Umiliare una persona è un delitto. Significa uccidere il suo amor proprio, spegnere come un cerino la sua forza vitale, fare a pezzi il rispetto che ha di sé. L’umiliazione punta dritto all’anima e la manda in frantumi. In un paese del Reggiano, qualche giorno fa, un ragazzo di 14 anni è stato circondato da una banda di altri adolescenti in un parco. La dinamica fulminea e implacabile del fatto rende evidente il meccanismo dell’umiliazione: il quattordicenne viene subito preso a pugni da uno della gang, scappa in bicicletta, viene raggiunto dal suo persecutore, buttato giù dalla bicicletta, di nuovo picchiato, ancora pugni, e schiaffi. Basta? No, non è finita. Per un paradosso malvagio l’aguzzino costringe la sua vittima a inginocchiarsi e a chiedere scusa. E nemmeno ora è finita. Arrivano gli altri della banda, filmano il ragazzo con le ginocchia piantate sull’asfalto e l’espressione stravolta nell’implorare perdono. Il video viene diffuso in Rete, diventa virale, si moltiplica di post in post, per un pubblico invisibile e crudele. Solo così è finita. L’aggiunta di una platea il più ampia possibile è un certificato di garanzia per la gang: obiettivo raggiunto, l’umiliazione è compiuta.

Qualcuno l’ha chiamato cyberbashing, maltrattamento informatico, concentrandosi sullo strumento finale della storia, la diffusione sul web. Su Cyberpedia, sito specializzato, professionisti esperti di rischi tecnologici offrono questa definizione: “Lo scopo del cyberbashing è quello di avere potere sulla vittima, oltre che sentirsi riconosciuti come individui”. Di sicuro, in questa vicenda, a sentirsi individuo non è quello inginocchiato a chiedere scusa. E, al tempo stesso, se a ritenersi realizzato è il tizio davanti a lui toccherà interrogarsi sullo spessore dell’individuo stesso. Utile a questo punto cercare un’altra definizione. Umiliare, dalla Treccani: “Mortificare qualcuno offendendone e ledendone la personalità e la dignità così da causare in lui uno stato di grave disagio, avvilimento e vergogna”. Avanti.
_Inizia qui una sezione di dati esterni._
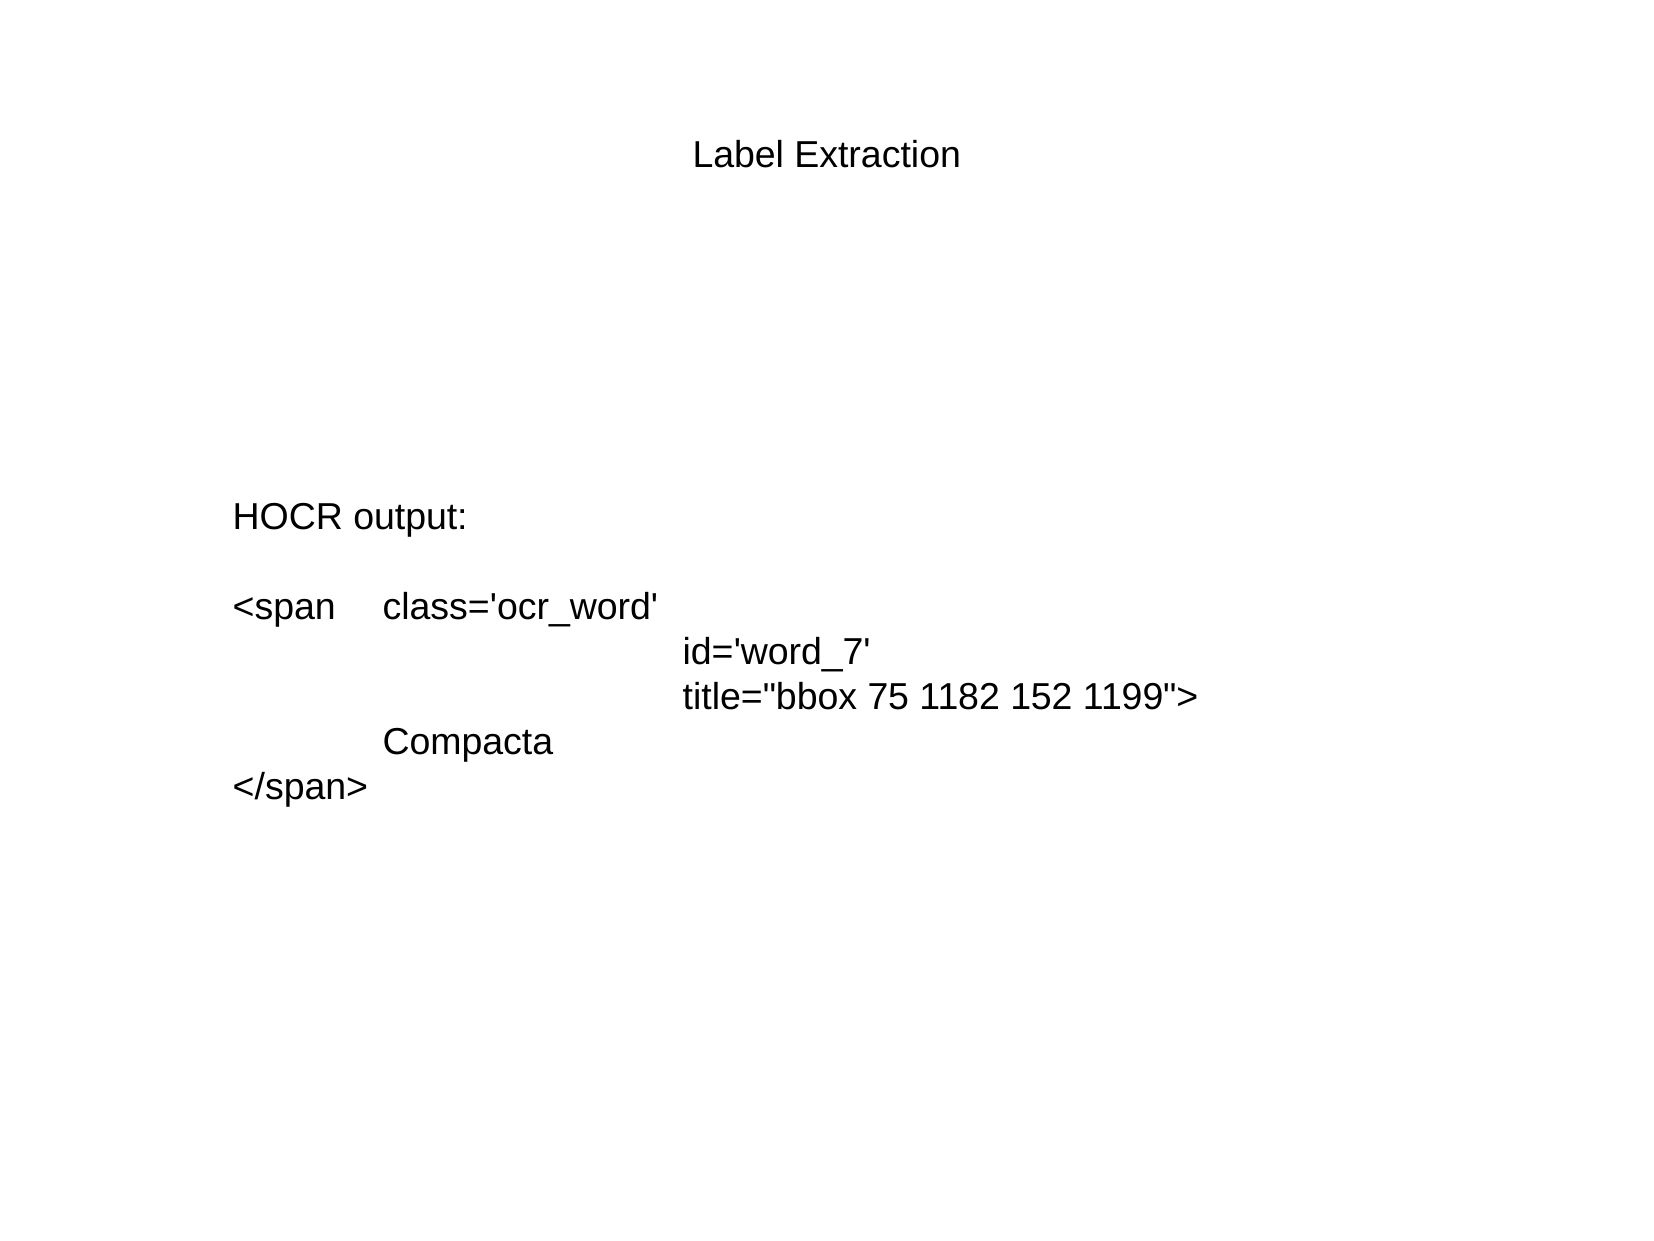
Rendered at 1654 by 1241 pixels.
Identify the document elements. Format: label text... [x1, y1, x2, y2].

text_box Label Extraction [82, 49, 1571, 257]
text_box HOCR output: <span class='ocr_word' id='word_7' title="bbox 75 1182 152 1199"> Compacta </span> [82, 290, 1538, 1010]
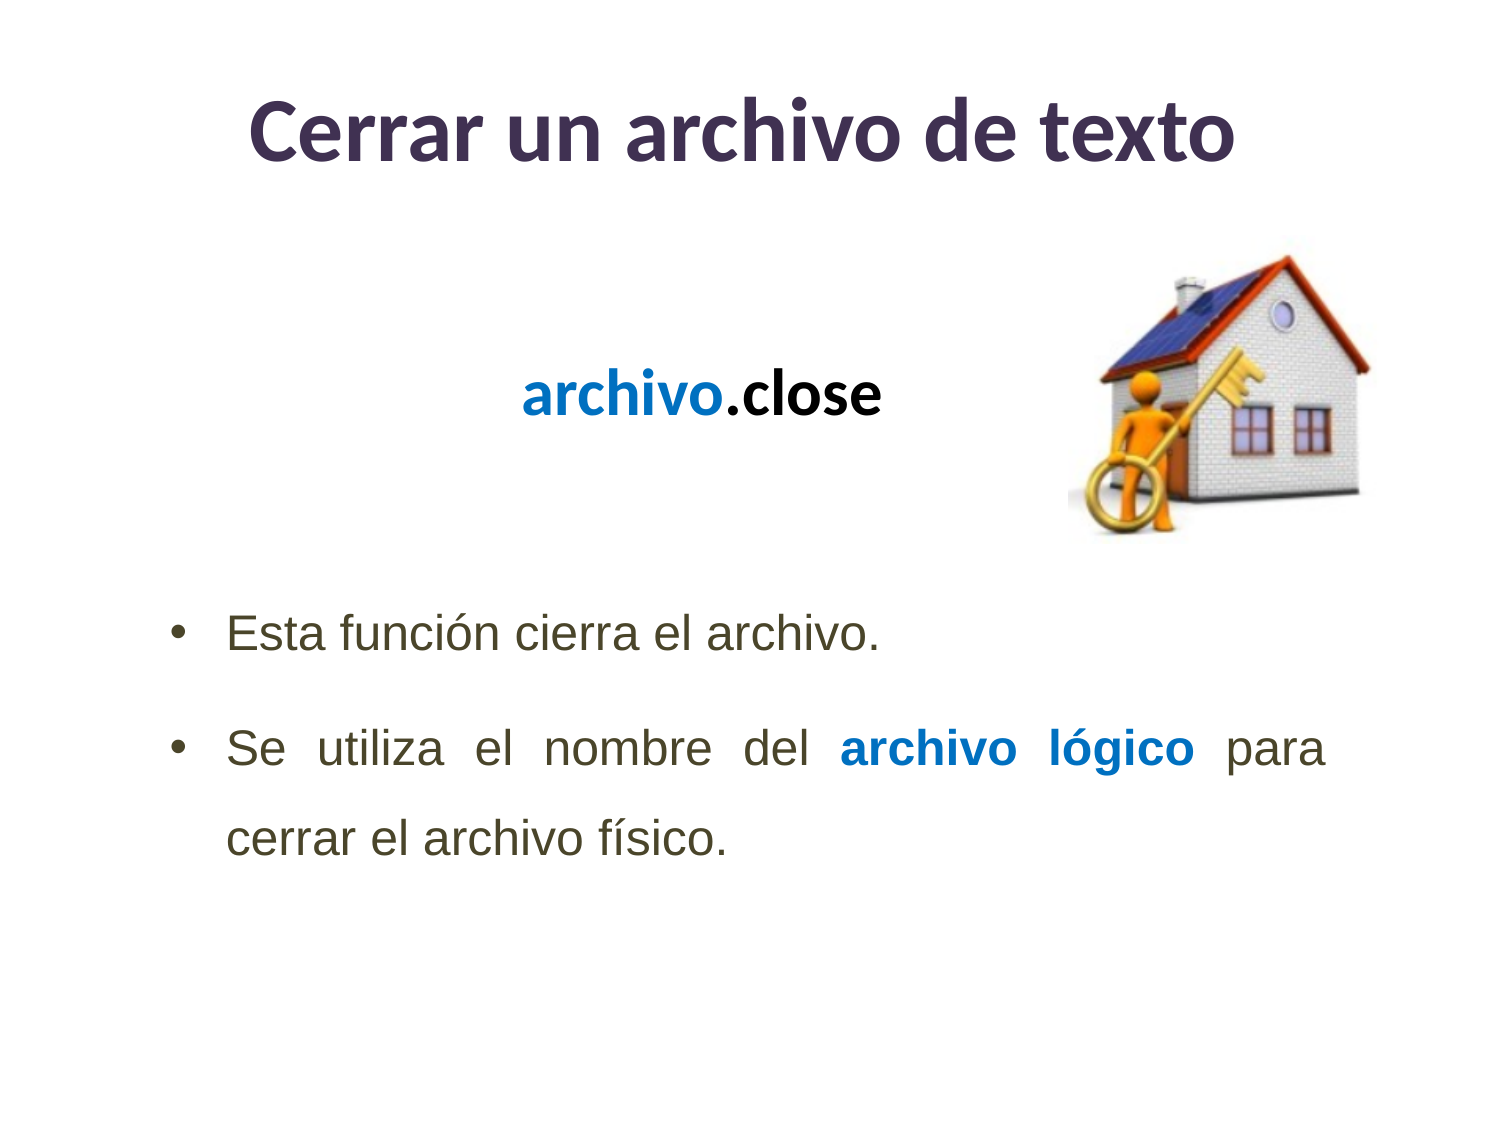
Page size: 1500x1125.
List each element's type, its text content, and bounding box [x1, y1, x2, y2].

text_box Esta función cierra el archivo. Se utiliza el nombre del archivo lógico para cerrar el archivo físico. [154, 563, 1341, 874]
text_box Cerrar un archivo de texto [64, 30, 1424, 219]
text_box archivo.close [277, 341, 1063, 437]
picture [1068, 235, 1381, 544]
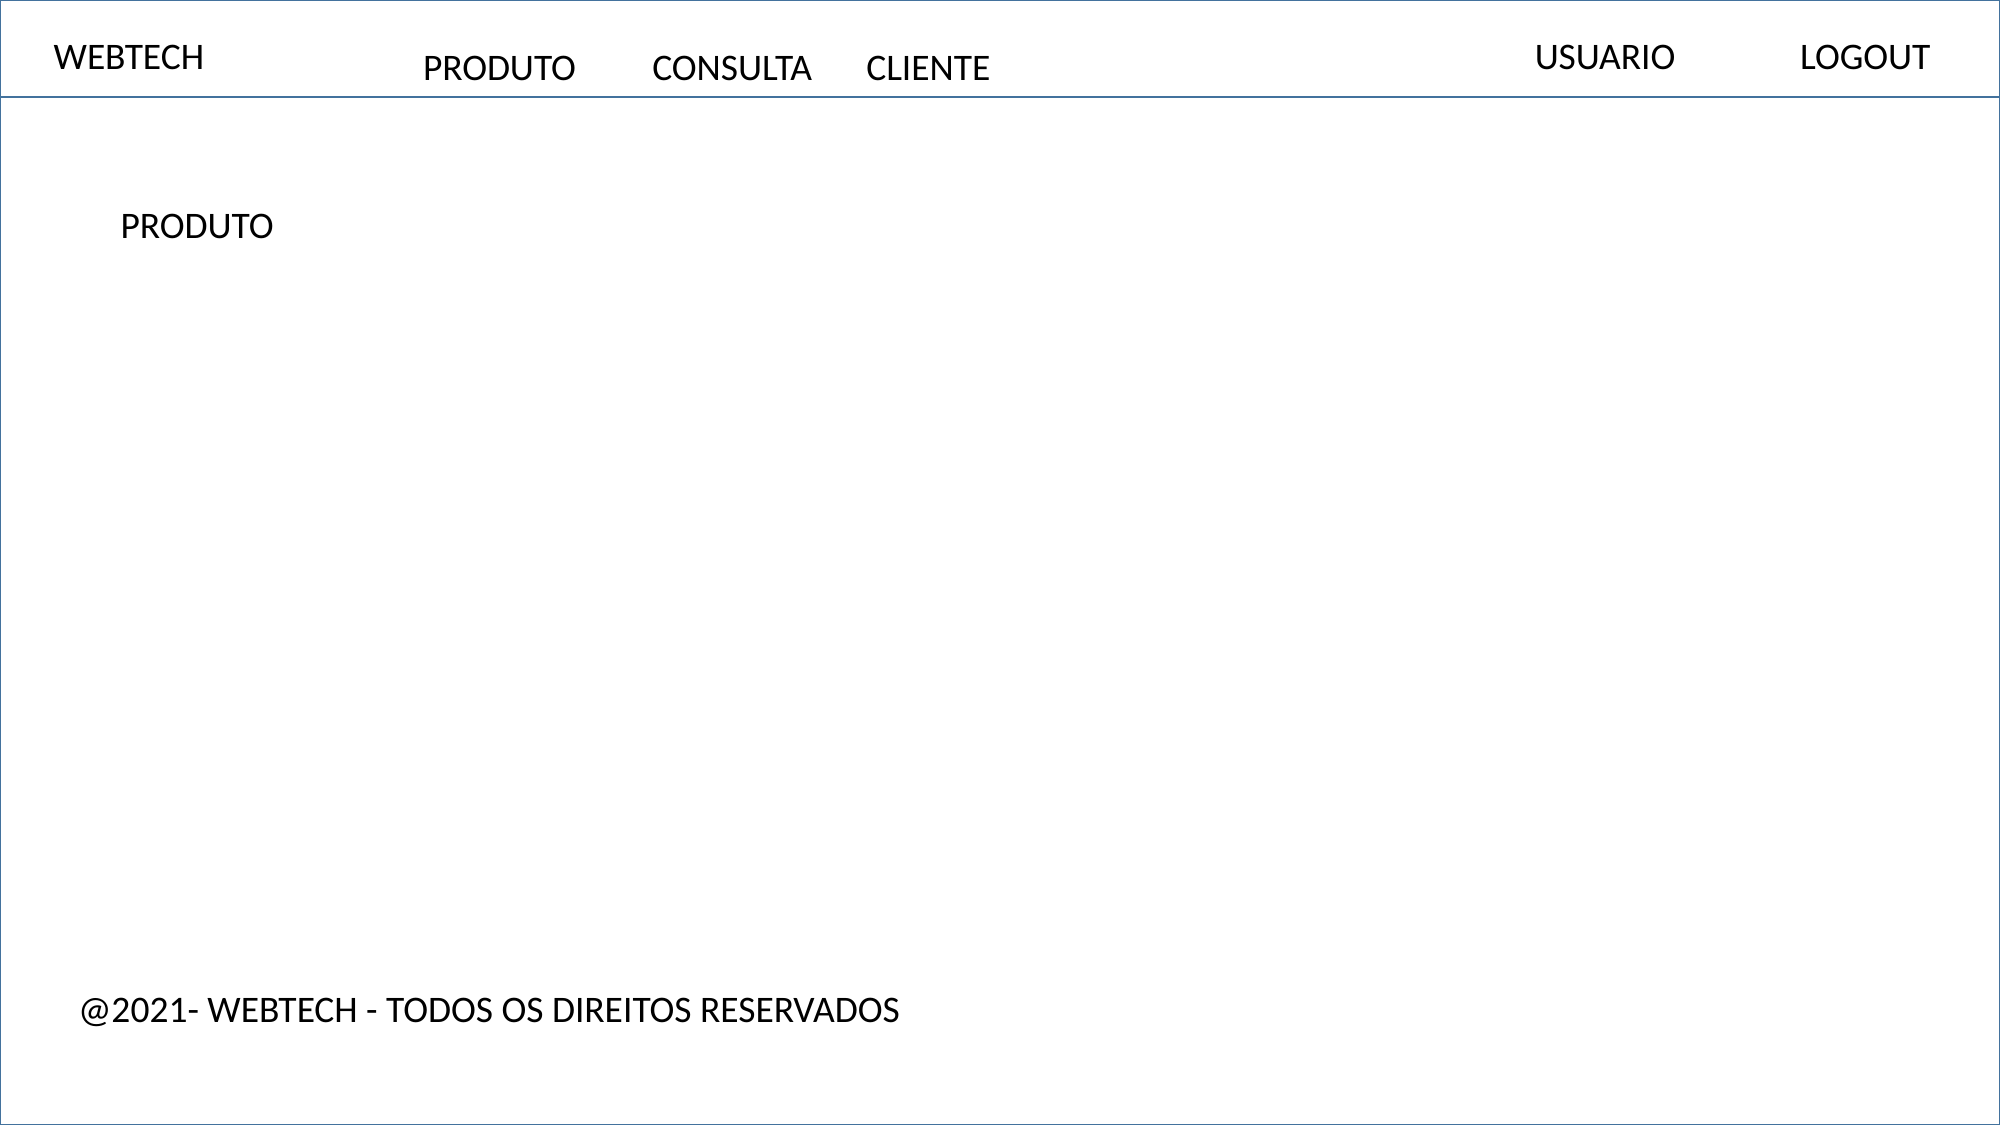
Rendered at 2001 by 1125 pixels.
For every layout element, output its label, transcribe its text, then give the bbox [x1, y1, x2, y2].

text_box CONSULTA [637, 35, 837, 96]
text_box PRODUTO [408, 35, 594, 96]
text_box CLIENTE [851, 35, 1139, 96]
text_box PRODUTO [105, 194, 394, 254]
text_box LOGOUT [1785, 24, 2000, 85]
text_box WEBTECH [39, 24, 224, 85]
text_box [0, 0, 2000, 98]
text_box [0, 98, 2000, 1125]
text_box USUARIO [1520, 24, 1705, 85]
text_box @2021- WEBTECH - TODOS OS DIREITOS RESERVADOS [63, 977, 936, 1037]
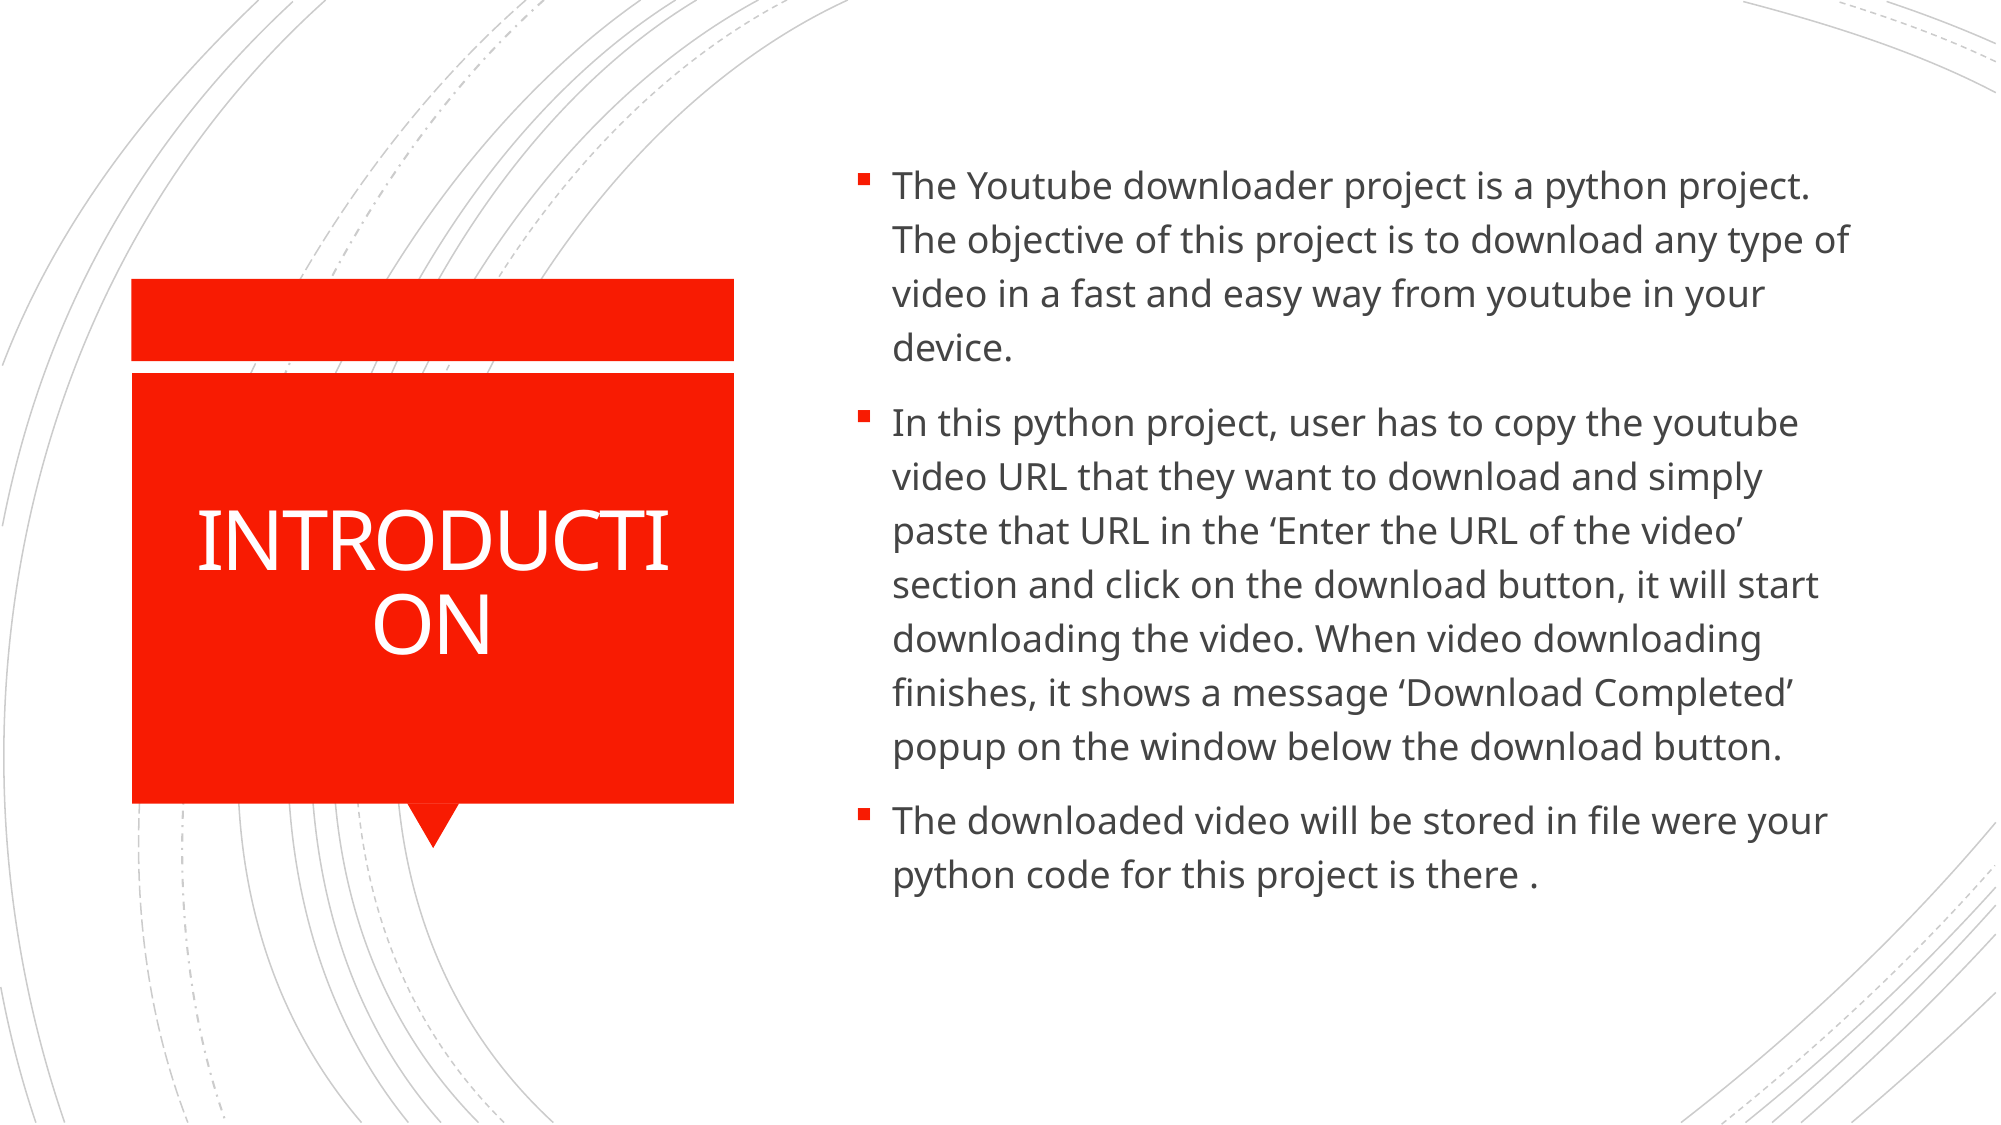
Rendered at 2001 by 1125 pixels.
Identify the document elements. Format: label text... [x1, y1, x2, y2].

Mortificare, sempre dalla Treccani: “Ridurre in uno stato simile alla morte”. Ci siamo: simile alla morte. Ecco perché l’umiliazione è un delitto. E significa uccidere.

(Ps: l’aggressore è stato individuato e denunciato. All’aggredito ci permettiamo di dire che non dovrà mai sentirsi umiliato, ma fiero di aver resistito a vergogna e avvilimento).